Exercise instructions:
In the listing below, locate the lines bearing the word "source". Copy every one of them.
*** Task material Section Begins ***
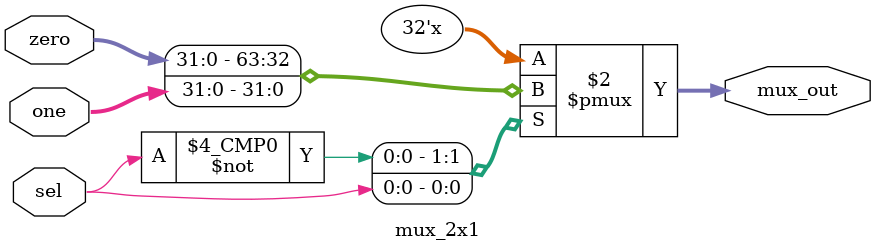
<source format=sv>
`timescale 1ns / 1ps

module mux_2x1(
    input [31:0] zero, one,
    input sel,
    output logic [31:0] mux_out
    );
    
    always_comb
    begin
        case(sel)
            0: mux_out = zero;
            1: mux_out = one;
            default: mux_out = zero;
        endcase
    end
    
endmodule
</source>
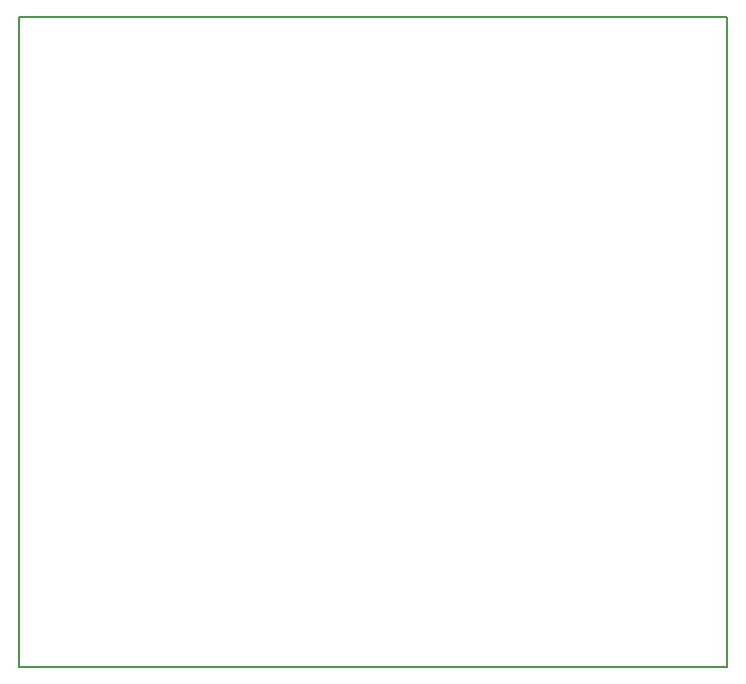
<source format=gm1>
G04 #@! TF.GenerationSoftware,KiCad,Pcbnew,5.0.0+dfsg1-2~bpo9+1*
G04 #@! TF.CreationDate,2018-10-31T22:12:09+01:00*
G04 #@! TF.ProjectId,minipid,6D696E697069642E6B696361645F7063,rev?*
G04 #@! TF.SameCoordinates,Original*
G04 #@! TF.FileFunction,Profile,NP*
%FSLAX46Y46*%
G04 Gerber Fmt 4.6, Leading zero omitted, Abs format (unit mm)*
G04 Created by KiCad (PCBNEW 5.0.0+dfsg1-2~bpo9+1) date Wed Oct 31 22:12:09 2018*
%MOMM*%
%LPD*%
G01*
G04 APERTURE LIST*
%ADD10C,0.150000*%
G04 APERTURE END LIST*
D10*
X110000000Y-90000000D02*
X110000000Y-145000000D01*
X50000000Y-145000000D02*
X110000000Y-145000000D01*
X50000000Y-90000000D02*
X50000000Y-145000000D01*
X50000000Y-90000000D02*
X110000000Y-90000000D01*
M02*

</source>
*** Task material Section Ends ***
Task output:
<source format=sv>
</source>
<source format=gm1>
</source>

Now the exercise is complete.